My son was doing a math problem and getting the wrong result, so he asked me to help out. The problem was:
$4.5-8.2 = x$, solve for $x$
He was getting $-4.3$, where the correct answer is of course $-3.7$.
It turns out the reason he got the answer wrong is because he was doing the subtraction directly, and when he subtracted $.2$ from $.5$ he got $.3$. I showed him that he could multiply both sides by $-1$ and solve for $-x$, negate the answer and thus get the right result. Being the curious kid that he is, he asked why the two results weren't the same, and I couldn't give him an answer.

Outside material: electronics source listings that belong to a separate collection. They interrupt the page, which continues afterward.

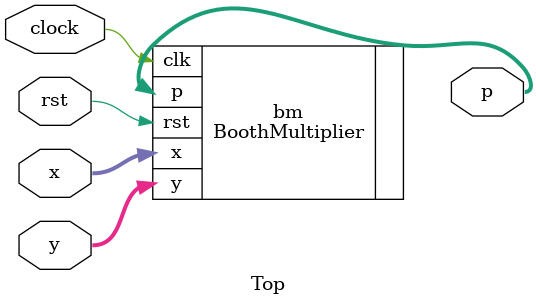
<source format=v>


module Top (
    input wire [7:0] x,
    input wire [7:0] y,
    input clock,
    input rst,
    output wire [15:0] p
);

    BoothMultiplier bm(
        .x(x),
        .y(y),
        .clk(clock),
        .rst(rst),
        .p(p)
    );

endmodule
</source>
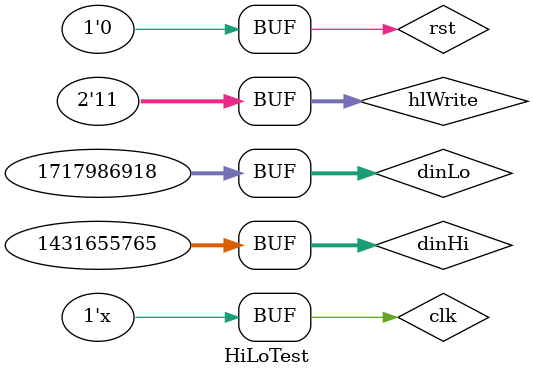
<source format=v>
`timescale 1ns/1ps

module HiLoTest;
    reg           clk;
    reg           rst;
    reg    [31:0] dinHi;
    reg    [31:0] dinLo;
    reg    [ 1:0] hlWrite;
    wire   [31:0] doutHi;
    wire   [31:0] doutLo;

    HiLo U1
    (
        .clk(clk),
        .rst(rst),
        .dinHi(dinHi),
        .dinLo(dinLo),
        .hlWrite(hlWrite),
        .doutHi(doutHi),
        .doutLo(doutLo)
    );

    initial
    begin
        clk = 0;
        rst = 1'b1;
        #20
        rst = 1'b0;
        
        #20
        dinHi = 32'h1111_1111;
        dinLo = 32'h2222_2222;
        hlWrite = 2'b10;
        // expect: 32'h1111_1111 32'hXXXX_XXXX

        #20
        dinHi = 32'h3333_3333;
        dinLo = 32'h4444_4444;
        hlWrite = 2'b01;
        // expect: 32'h1111_1111 32'h4444_4444

        #20
        dinHi = 32'h5555_5555;
        dinLo = 32'h6666_6666;
        hlWrite = 2'b11;
        // expect: 32'h5555_5555 32'h6666_6666
    end
    
    always
    begin
        #10
        clk = ~clk;
    end

endmodule

</source>
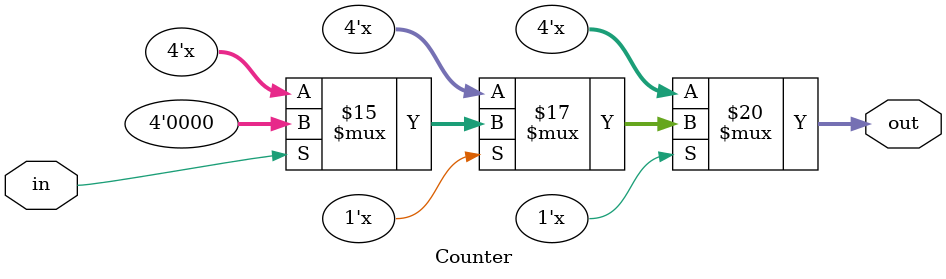
<source format=v>
`timescale 1ns / 1ps
module Counter(
    input in,
    output reg [3:0] out=4'b0000
    );

always @ (*)
begin
	if (out == 4'b1111)
	begin
		if (in == 1'b1) out = 4'b0000;
	end
	else
	begin
		if (in == 1'b1) out = out + 1;
	end
end
endmodule

</source>
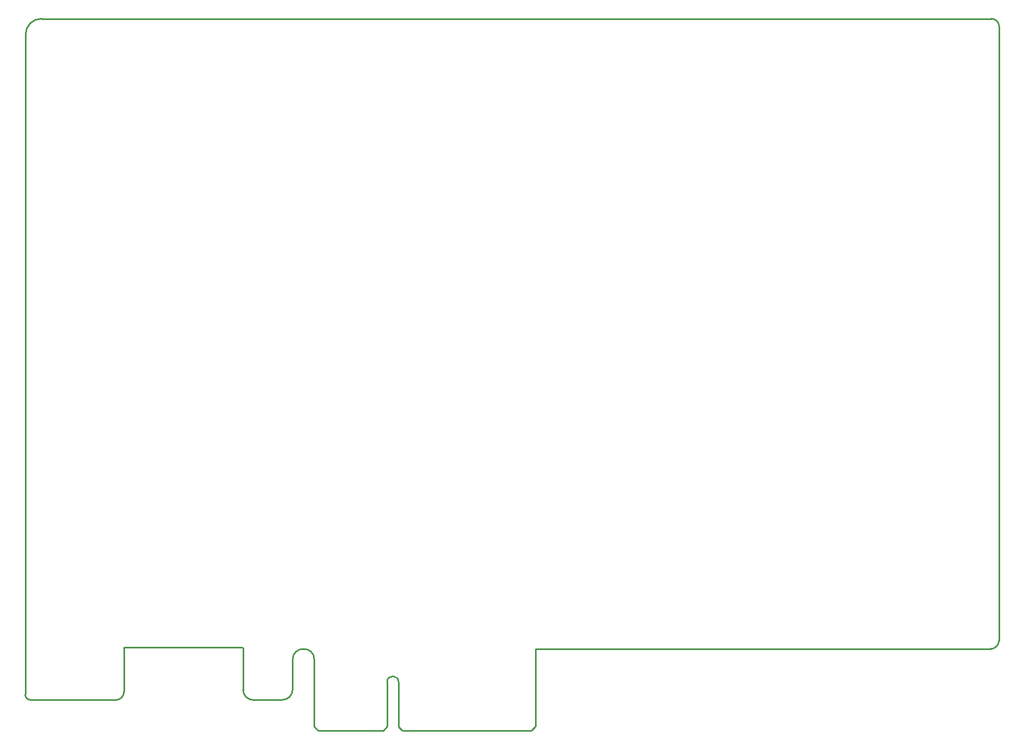
<source format=gbr>
G04*
G04 #@! TF.GenerationSoftware,Altium Limited,Altium Designer,24.2.2 (26)*
G04*
G04 Layer_Color=8388736*
%FSLAX25Y25*%
%MOIN*%
G70*
G04*
G04 #@! TF.SameCoordinates,80A8E479-4E92-43EF-BFA2-91FD1FC97BD2*
G04*
G04*
G04 #@! TF.FilePolarity,Positive*
G04*
G01*
G75*
%ADD14C,0.01000*%
D14*
X564995Y-365477D02*
G03*
X569995Y-360477I0J5000D01*
G01*
X570081Y18415D02*
G03*
X565413Y22915I-4584J-84D01*
G01*
X-19497Y22934D02*
G03*
X-29069Y13361I0J-9573D01*
G01*
X-29349Y-393640D02*
G03*
X-26000Y-396990I3349J0D01*
G01*
X31951Y-364509D02*
G03*
X31450Y-365009I0J-500D01*
G01*
X26450Y-396990D02*
G03*
X31451Y-391990I-0J5000D01*
G01*
X104758Y-365009D02*
G03*
X104258Y-364509I-500J0D01*
G01*
X104746Y-390599D02*
G03*
X111148Y-397002I6403J0D01*
G01*
X128851Y-396954D02*
G03*
X135254Y-390551I0J6403D01*
G01*
X200500Y-385874D02*
G03*
X193420Y-385874I-3540J0D01*
G01*
X148633Y-372195D02*
G03*
X135254Y-372195I-6690J0D01*
G01*
X-19497Y22892D02*
X565413Y22892D01*
X31451Y-391990D02*
Y-365009D01*
X-26000Y-396990D02*
X26450D01*
X284663Y-413238D02*
Y-365510D01*
X284515Y-413593D02*
X284517Y-413591D01*
X282550Y-415558D02*
X284515Y-413593D01*
X282548Y-415560D02*
X282550Y-415558D01*
X148623Y-413445D02*
X150737Y-415558D01*
X150738Y-415560D01*
X135254Y-390551D02*
Y-372195D01*
X104757Y-390599D02*
Y-365009D01*
X111148Y-396990D02*
X128851D01*
X200500Y-413443D02*
Y-385874D01*
Y-413443D02*
X202613Y-415556D01*
X148623Y-413445D02*
Y-372198D01*
X202667Y-415706D02*
X282194Y-415706D01*
X193420Y-413236D02*
Y-385874D01*
X151092Y-415706D02*
X190363D01*
X191157D01*
X193272Y-413591D01*
X31951Y-364509D02*
X104258Y-364509D01*
X570000Y18415D02*
X570000Y-360477D01*
X284663Y-365510D02*
X564995Y-365510D01*
X-29349Y-393640D02*
X-29050Y13361D01*
M02*

</source>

Why doesn't the direct subtraction work?
Best Answer
That's because the two results are the same, and he is implicitly using a slightly different and context-dependent notation to express his answer.
The arithmetic is correct, but $-4$ is not a decimal digit in the usual scheme of things.
A correct answer of $(-4).3$ was found, with an intended meaning of $-4 +0.3$. That notation is non-standard, and writing it as $-4.3$ gives the wrong answer when read as a standard decimal.
Although it's clear what an expression like $(-4).3$ should mean here, to represent that result in the standard system with digits 0-9, the minus sign can only apply to all digits in the number at once. The conversion to standard notation is $("-4").3 = -(3.7) = -3.7 $